Filter the data below for the string "новий" and copy each matching line.

*** Opening of Records for the task ***

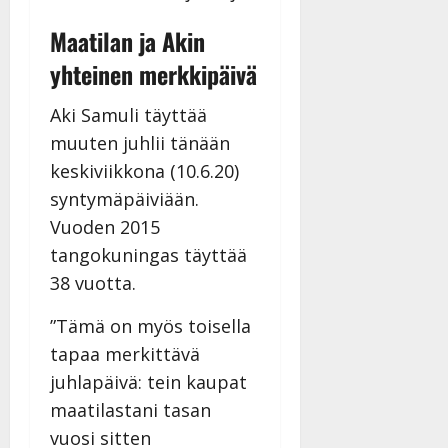
Maatilan ja Akin
yhteinen merkkipäivä
Aki Samuli täyttää
muuten juhlii tänään
keskiviikkona (10.6.20)
syntymäpäiviään.
Vuoden 2015
tangokuningas täyttää
38 vuotta.
”Tämä on myös toisella
tapaa merkittävä
juhlapäivä: tein kaupat
maatilastani tasan
vuosi sitten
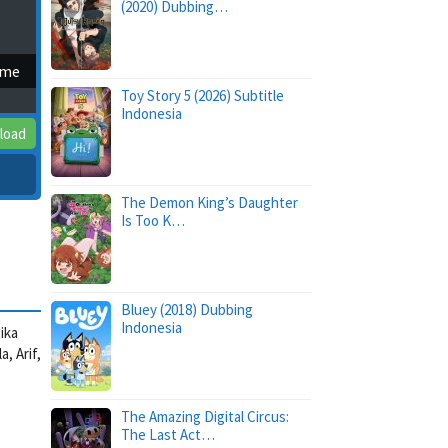
(2020) Dubbing…
ime
Toy Story 5 (2026) Subtitle
Indonesia
load
The Demon King’s Daughter
Is Too K…
Bluey (2018) Dubbing
Indonesia
ika
, Arif,
The Amazing Digital Circus:
The Last Act…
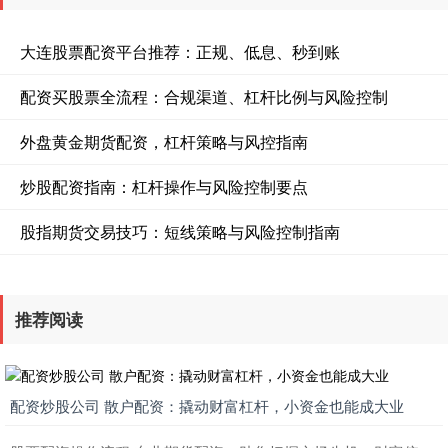
大连股票配资平台推荐：正规、低息、秒到账
配资买股票全流程：合规渠道、杠杆比例与风险控制
外盘黄金期货配资，杠杆策略与风控指南
炒股配资指南：杠杆操作与风险控制要点
股指期货交易技巧：短线策略与风险控制指南
推荐阅读
配资炒股公司 散户配资：撬动财富杠杆，小资金也能成大业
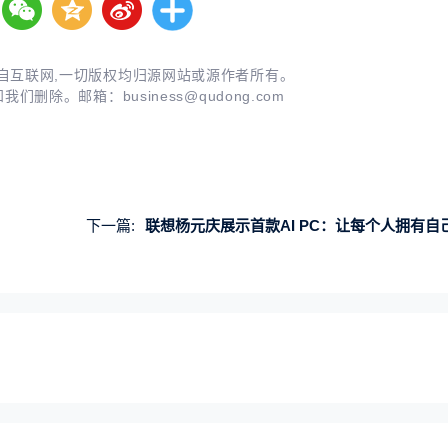
自互联网,一切版权均归源网站或源作者所有。
知我们删除。邮箱：
business@qudong.com
下一篇:
联想杨元庆展示首款AI PC：让每个人拥有自己的大模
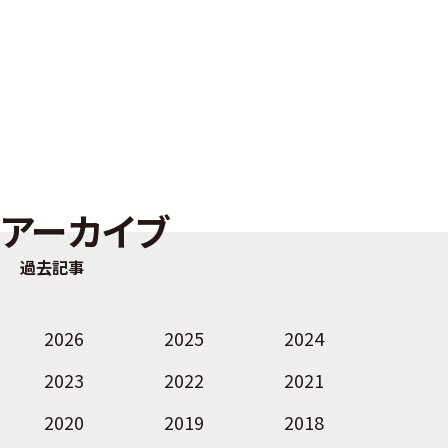
アーカイブ
過去記事
2026
2025
2024
2023
2022
2021
2020
2019
2018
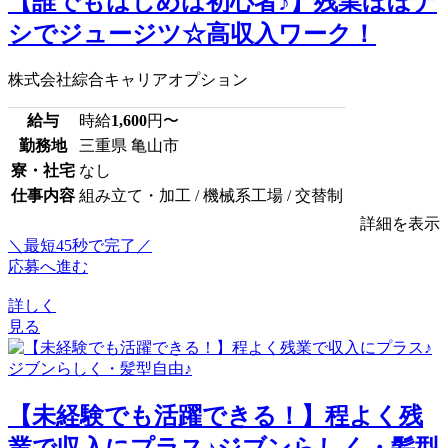
【誰でもはじめは初心者♪】残業ほぼナ
シでジュージツ☆高収入ワーク！
株式会社綜合キャリアオプション
給与
時給
1,600
円〜
勤務地
三重県 亀山市
寮・社宅
なし
仕事内容
組み立て・加工 / 機械系工場 / 交替制
詳細を表示
＼最短45秒で完了／
応募へ進む
詳しく
見る
【未経験でも活躍できる！】程よく残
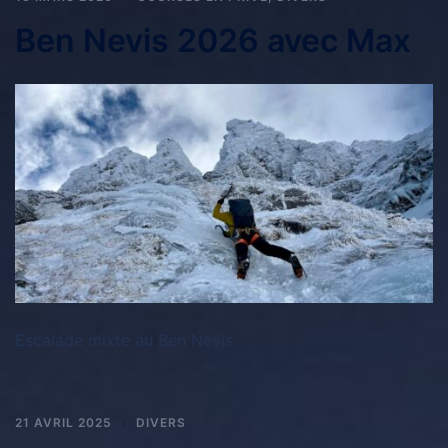
Ben Nevis 2026 avec Max
Escalade mixte au Ben Nevis
21 AVRIL 2025
DIVERS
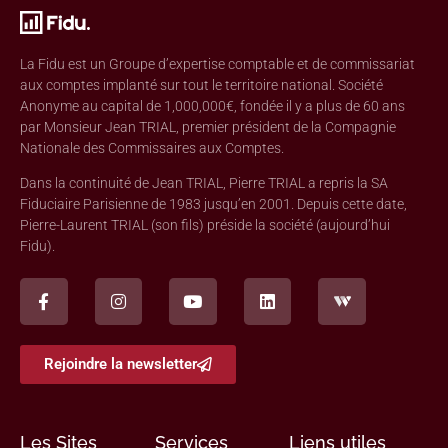
La Fidu est un Groupe d’expertise comptable et de commissariat
aux comptes implanté sur tout le territoire national. Société
Anonyme au capital de 1,000,000€, fondée il y a plus de 60 ans
par Monsieur Jean TRIAL, premier président de la Compagnie
Nationale des Commissaires aux Comptes.
Dans la continuité de Jean TRIAL, Pierre TRIAL a repris la SA
Fiduciaire Parisienne de 1983 jusqu’en 2001. Depuis cette date,
Pierre-Laurent TRIAL (son fils) préside la société (aujourd’hui
Fidu).
Rejoindre la newsletter
Les Sites
Services
Liens utiles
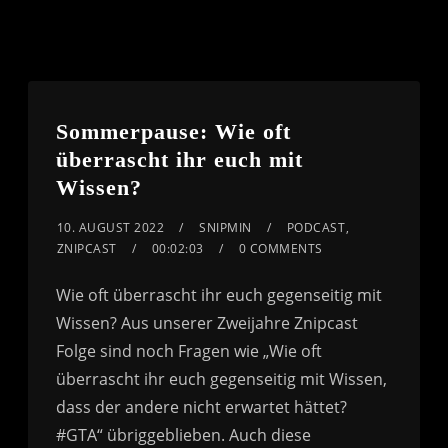
Sommerpause: Wie oft
überrascht ihr euch mit
Wissen?
10. AUGUST 2022
SNIPMIN
PODCAST
,
ZNIPCAST
00:02:03
0 COMMENTS
Wie oft überrascht ihr euch gegenseitig mit
Wissen? Aus unserer Zweijahre Znipcast
Folge sind noch Fragen wie „Wie oft
überrascht ihr euch gegenseitig mit Wissen,
dass der andere nicht erwartet hättet?
#GTA“ übriggeblieben. Auch diese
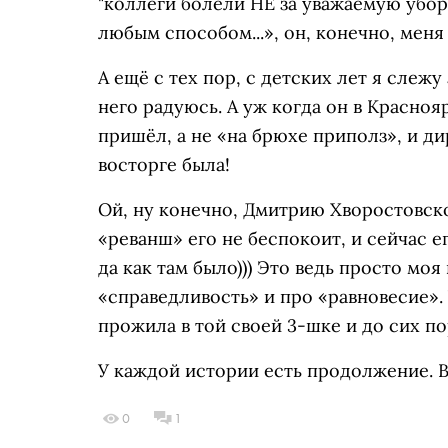
"коллеги болели НЕ за уважаемую убор
любым способом...», он, конечно, меня
А ещё с тех пор, с детских лет я слежу
него радуюсь. А уж когда он в Красноя
пришёл, а не «на брюхе приполз», и д
восторге была!
Ой, ну конечно, Дмитрию Хворостовско
«реванш» его не беспокоит, и сейчас ег
да как там было))) Это ведь просто мо
«справедливость» и про «равновесие».
прожила в той своей 3-шке и до сих по
У каждой истории есть продолжение. Вс
0
1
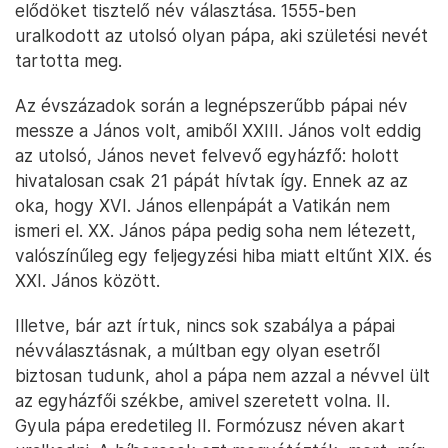
elődöket tisztelő név választása. 1555-ben
uralkodott az utolsó olyan pápa, aki születési nevét
tartotta meg.
Az évszázadok során a legnépszerűbb pápai név
messze a János volt, amiből XXIII. János volt eddig
az utolsó, János nevet felvevő egyházfő: holott
hivatalosan csak 21 pápát hívtak így. Ennek az az
oka, hogy XVI. János ellenpápát a Vatikán nem
ismeri el. XX. János pápa pedig soha nem létezett,
valószínűleg egy feljegyzési hiba miatt eltűnt XIX. és
XXI. János között.
Illetve, bár azt írtuk, nincs sok szabálya a pápai
névválasztásnak, a múltban egy olyan esetről
biztosan tudunk, ahol a pápa nem azzal a névvel ült
az egyházfői székbe, amivel szeretett volna. II.
Gyula pápa eredetileg II. Formózusz néven akart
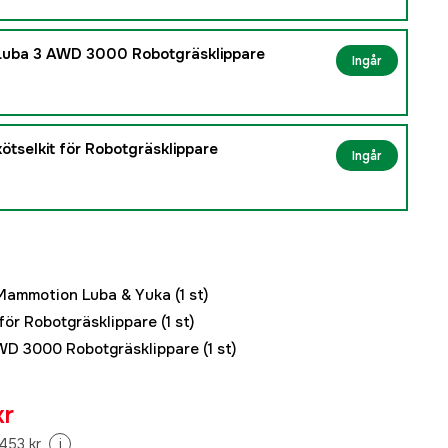
uba 3 AWD 3000 Robotgräsklippare
Ingår
ötselkit för Robotgräsklippare
Ingår
l Mammotion Luba & Yuka
(1 st)
för Robotgräsklippare
(1 st)
WD 3000 Robotgräsklippare
(1 st)
kr
453 kr
i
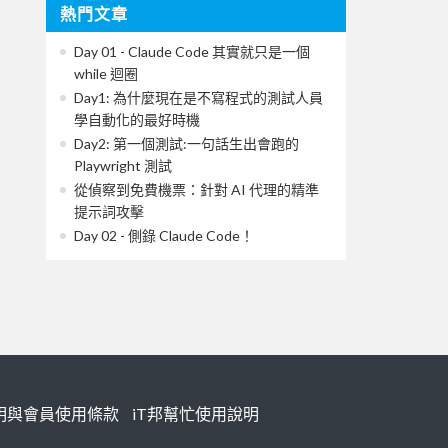
熱門文章
Day 01 - Claude Code 其實就只是一個
while 迴圈
Day1: 為什麼現在是不寫程式的測試人員
學自動化的最好時機
Day2: 第一個測試:一句話生出會跑的
Playwright 測試
從偵察到免費機票：針對 AI 代理的精準
提示詞攻擊
Day 02 - 側錄 Claude Code！
明與會員使用條款
iT邦幫忙使用說明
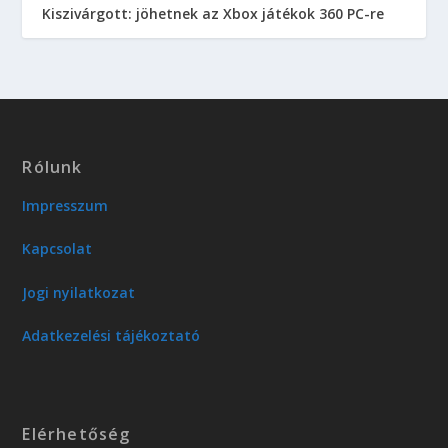
Kiszivárgott: jöhetnek az Xbox játékok 360 PC-re
Rólunk
Impresszum
Kapcsolat
Jogi nyilatkozat
Adatkezelési tájékoztató
Elérhetőség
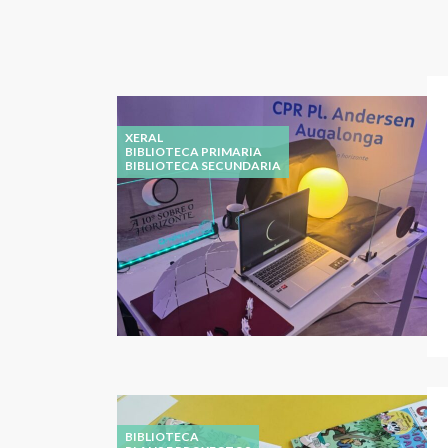
XERAL
BIBLIOTECA PRIMARIA
BIBLIOTECA SECUNDARIA
BIBLIOTECA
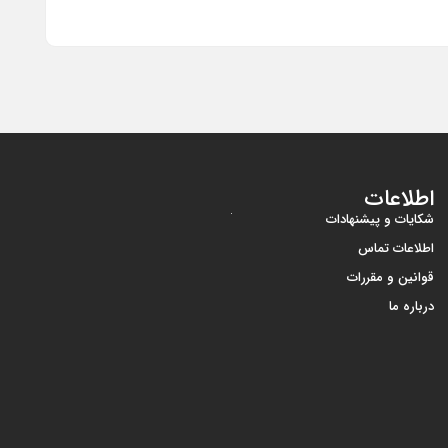
اطلاعات
شکایات و پیشنهادات
اطلاعات تماس
قوانین و مقررات
درباره ما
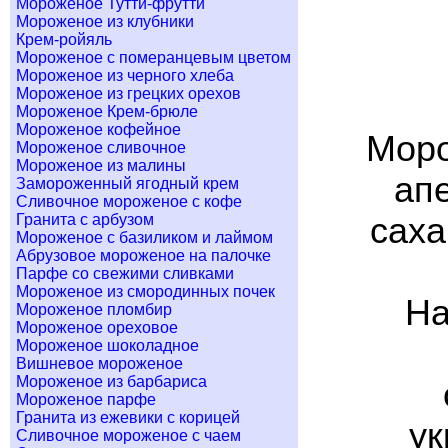
Мороженое Тутти-фрутти
Мороженое из клубники
Крем-ройяль
Мороженое с померанцевым цветом
Мороженое из черного хлеба
Мороженое из грецких орехов
Мороженое Крем-брюле
Мороженое кофейное
Моро
Мороженое сливочное
Мороженое из малины
апе
Замороженный ягодный крем
Сливочное мороженое с кофе
Гранита с арбузом
саха
Мороженое с базиликом и лаймом
Абрузовое мороженое на палочке
Парфе со свежими сливками
Мороженое из смородинных почек
На
Мороженое пломбир
Мороженое ореховое
Мороженое шоколадное
Вишневое мороженое
Мороженое из барбариса
Мороженое парфе
Гранита из ежевики с корицей
ук
Сливочное мороженое с чаем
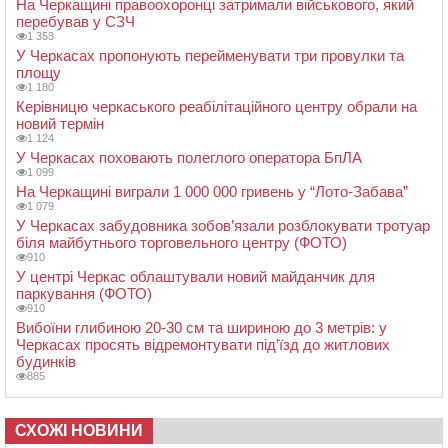
На Черкащині правоохоронці затримали військового, який
перебував у СЗЧ
1 353
У Черкасах пропонують перейменувати три провулки та
площу
1 180
Керівницю черкаського реабілітаційного центру обрали на
новий термін
1 124
У Черкасах поховають полеглого оператора БпЛА
1 099
На Черкащині виграли 1 000 000 гривень у “Лото-Забава”
1 079
У Черкасах забудовника зобов’язали розблокувати тротуар
біля майбутнього торговельного центру (ФОТО)
910
У центрі Черкас облаштували новий майданчик для
паркування (ФОТО)
910
Вибоїни глибиною 20-30 см та шириною до 3 метрів: у
Черкасах просять відремонтувати під’їзд до житлових
будинків
885
СХОЖІ НОВИНИ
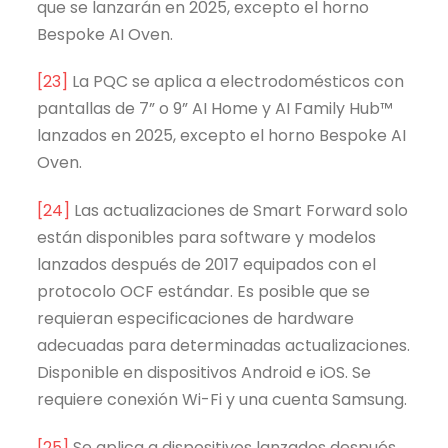
que se lanzarán en 2025, excepto el horno
Bespoke AI Oven.
[23]
La PQC se aplica a electrodomésticos con
pantallas de 7” o 9” AI Home y AI Family Hub™
lanzados en 2025, excepto el horno Bespoke AI
Oven.
[24]
Las actualizaciones de Smart Forward solo
están disponibles para software y modelos
lanzados después de 2017 equipados con el
protocolo OCF estándar. Es posible que se
requieran especificaciones de hardware
adecuadas para determinadas actualizaciones.
Disponible en dispositivos Android e iOS. Se
requiere conexión Wi-Fi y una cuenta Samsung.
[25]
Se aplica a dispositivos lanzados después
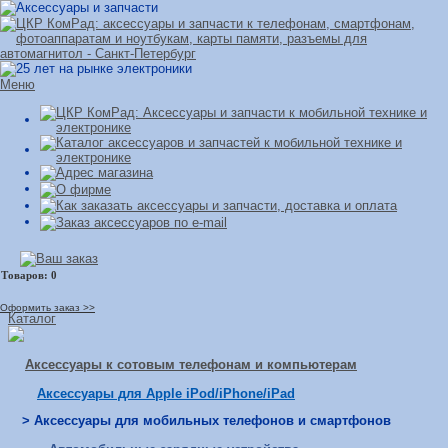
Меню
Оформить заказ >>
Каталог
Аксессуары к сотовым телефонам и компьютерам
Аксессуары для Apple iPod/iPhone/iPad
> Аксессуары для мобильных телефонов и смартфонов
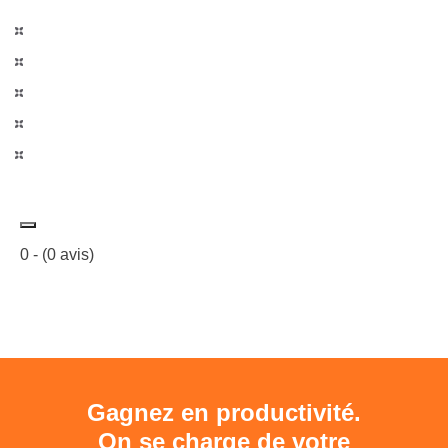
0
- (
0
avis)
Gagnez en productivité.
On se charge de votre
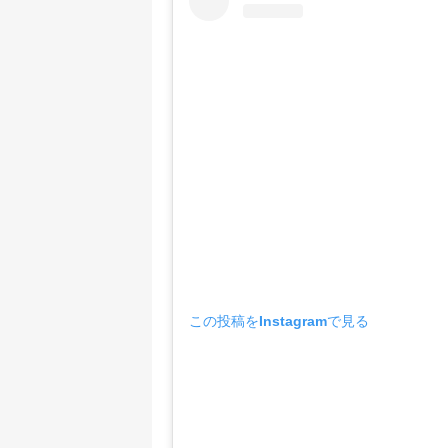
この投稿をInstagramで見る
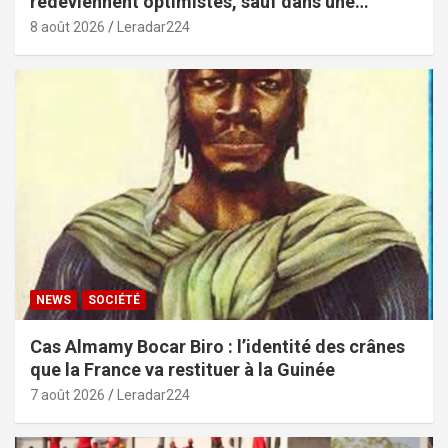
redeviennent optimistes, sauf dans une
poignée de pays (African Youth Survey 2026)
8 août 2026
Leradar224
NEWS
SOCIÉTÉ
Cas Almamy Bocar Biro : l’identité des crânes
que la France va restituer à la Guinée
7 août 2026
Leradar224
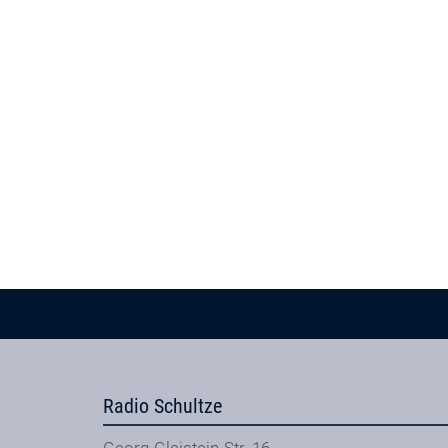
Radio Schultze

*** Close of Records for the task ***

* _Finished exercise_
новий термін
У центрі Черкас облаштували новий майданчик для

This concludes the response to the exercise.